Theatrical Review: KNIGHT AND DAY

GATW Guest Writer

by: GATW Guest Writer
June 22nd, 2010


Rating: 3.5/5

Writer: Patrick O'Neill
Director: James Mangold
Tom Cruise, Cameron Diaz, Peter Sarsgaard, Paul Dano
Studio: Twentieth Century Fox

Life's a bit of a wild ride at times. One moment everything is going fine, and the next, your partner turns on you. What do you do? KNIGHT AND DAY is this concept in summer popcorn movie form. From beginning to end, the film takes you on one wild, and at times unrealistic ride, while also revisiting the age-old spy movie bits of who is on who's side when we are told by government officials that Tom Cruise's character, Roy Miller (not to be confused with GREEN ZONE's Roy Miller), is a rogue agent.  He killed an entire unit of people, and stole a highly classified item in order to sell it on the black market.  Ask Roy, and he'll tell you (usually very casually, despite typically being engaged in some sort of combat) not to trust what the government guys said, because it's one of them who was really wanting to do the shady dealings described.

Caught in the middle is June Havens, played by Cameron Diaz. Havens bumps into Miller while going through security, and as the two become chatty, we quickly learn that as a late 30s single chick who restores classic cars for a living, yet drives a modern pick up truck...that she's a little interested.
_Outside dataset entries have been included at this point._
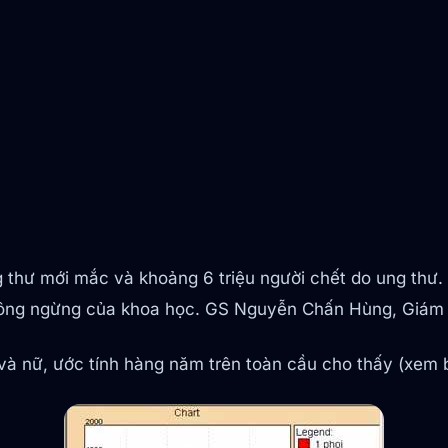
g thư mới mắc và khoảng 6 triệu người chết do ung thư. 
 không ngừng của khoa học. GS Nguyễn Chấn Hùng, Giá
 và nữ, ước tính hàng năm trên toàn cầu cho thấy (xem 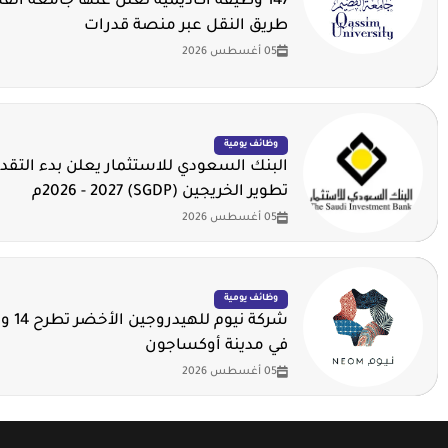
147 وظيفة أكاديمية تعلن عنها جامعة ال
طريق النقل عبر منصة قدرات
05 أغسطس 2026
وظائف يومية
البنك السعودي للاستثمار يعلن بدء التقدي
تطوير الخريجين (SGDP) 2026 - 2027م
05 أغسطس 2026
وظائف يومية
شركة ني
في مدينة أوكساجون
05 أغسطس 2026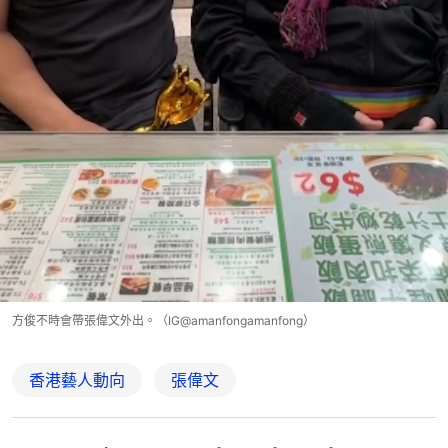
方俊不時會帶張偉文外出。（IG@amanfongamanfong）
香港藝人動向
張偉文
Once this encounter is noticed by the Federal agents, ol' June becomes the pawn in this battle, with Roy trying to keep her off the same flight as him; and the Feds, led by Miller's ex-partner Peter Sarsgaard, wanting to keep her on to get more information from her. While she thinks she's on a simple flight home, with a chance to hit it off with some random flirty guy, Roy knows there's something up. While June slips off to the bathroom to give herself a pep talk about just going for it, the first in many scenes to really show Diaz's character to be more of a caricature of a dingy blond, than some sort of modern progressive woman, Roy deals with a situation of his own, as we begin to see just how hunted he really is.
From this point on, the film is almost non-stop action, with any setting or scene being perfectly capable of bursting into action as easily as Nathan Lane bursts into showtunes. Cruise and Diaz pull off these odd characters well, with Miller being either insane-crazy or crazy-insane, with some of the most phenomenal spy skills we've ever seen on film, and Diaz being his insecure, nagging girlfriend, basically.
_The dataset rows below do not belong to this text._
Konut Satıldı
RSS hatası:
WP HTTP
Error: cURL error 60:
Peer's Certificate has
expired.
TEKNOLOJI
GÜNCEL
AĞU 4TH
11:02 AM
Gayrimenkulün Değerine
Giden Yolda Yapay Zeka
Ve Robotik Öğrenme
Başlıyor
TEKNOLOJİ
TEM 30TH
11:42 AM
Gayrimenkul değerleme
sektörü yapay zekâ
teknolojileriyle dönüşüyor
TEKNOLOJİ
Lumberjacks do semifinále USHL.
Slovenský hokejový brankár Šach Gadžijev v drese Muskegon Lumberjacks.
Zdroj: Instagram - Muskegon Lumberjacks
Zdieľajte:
Between Cruise's Oprah antics, and everyone's own opinions on just how crazy Scientology is or isn't, the part of Roy Miller looks like a cakewalk, but these real-life moments of craziness we've been (un)fortunate enough to witness in Tom Cruise only serve to make this part seem so much more natural, and ultimately provides the best performance of the film, not to mention his recent history. We've already seen Cameron Diaz as an insecure admirer of Tom Cruise, and what happened when they rode in a car together? We saw that she was crazy, and she may or may not have driven him off a bridge.In this film, Diaz is once again insecure and an andmirer of Cruise, but this time, he is the crazy one, and he's hanging on to the top of cars dodging flying cars, bullets, and God knows what else. While the VANILLA SKY flashbacks I had were cool, it's nice to see that Diaz's performance in KNIGHT AND DAY is much better.

While the decisions June Havens makes are almost always guaranteed to be groan-worthy, it's exactly what this film was trying to do. What would horror movies be without poor decision making by the people involved?  If June Havens was in a horror movie, she wouldn't just go upstairs or walk into the dark shed, she would adorn herself in flashing lights, and shout into a megaphone for the world to killer to come and get her. It may seem like that would make for a terrible character, one that you would think would be the first to go, but that's what makes Roy Miller so much more amazing. He's already one of the most hunted men on Earth, and now he's also trying to keep up with what some ditzy chick is going to do, depending on her mood. The more you see Miller and Havens together, the more you understand why James Bond never settled down with one woman for too long. You think your girlfriend talks too much while you're trying to watch TV?  Imagine her telling her stories, or sharing her "feelings" while several armed men use you for target practice!

KNIGHT AND DAY may struggle to clearly define whether it is a comedy, a romantic comedy, a spy movie, or a romantic spy comedy action movie thriller, it manages to find itself in a comfortable little place not many films do. It may have enough humor and fun to entertain anyone who normally enjoys romantic comedies, but it also has more than enough action to appease fans of explosions and various other elements of summer blockbusters, much like TRUE LIES. One thing is for certain though, this is a role Tom Cruise had to play. For anyone who enjoyed Cruise's pre-crazy work, prepare yourselves for the Cruise of old, for he has returned, even in all his craziness, for this role, and he might just be back for a while. All in all, this film would hardly disappoint any fans of the cast, or blockbuster films in general.  Sure there are absurdities, sure there are weak spots in the dialogue, but is it worth checking out? Sure, if not for Cruise's performance alone.